| Exercise details |
Copy out every row below again, word for word and line for line, and leave the pictures out.

| Stored data |
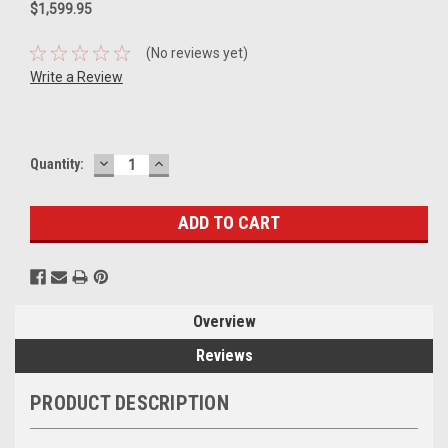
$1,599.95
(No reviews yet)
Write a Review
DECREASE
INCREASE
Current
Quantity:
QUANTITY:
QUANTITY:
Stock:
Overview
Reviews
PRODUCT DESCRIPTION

| Output for this exercise |
$1,599.95
(No reviews yet)
Write a Review
DECREASE
INCREASE
Current
Quantity:
QUANTITY:
QUANTITY:
Stock:
Overview
Reviews
PRODUCT DESCRIPTION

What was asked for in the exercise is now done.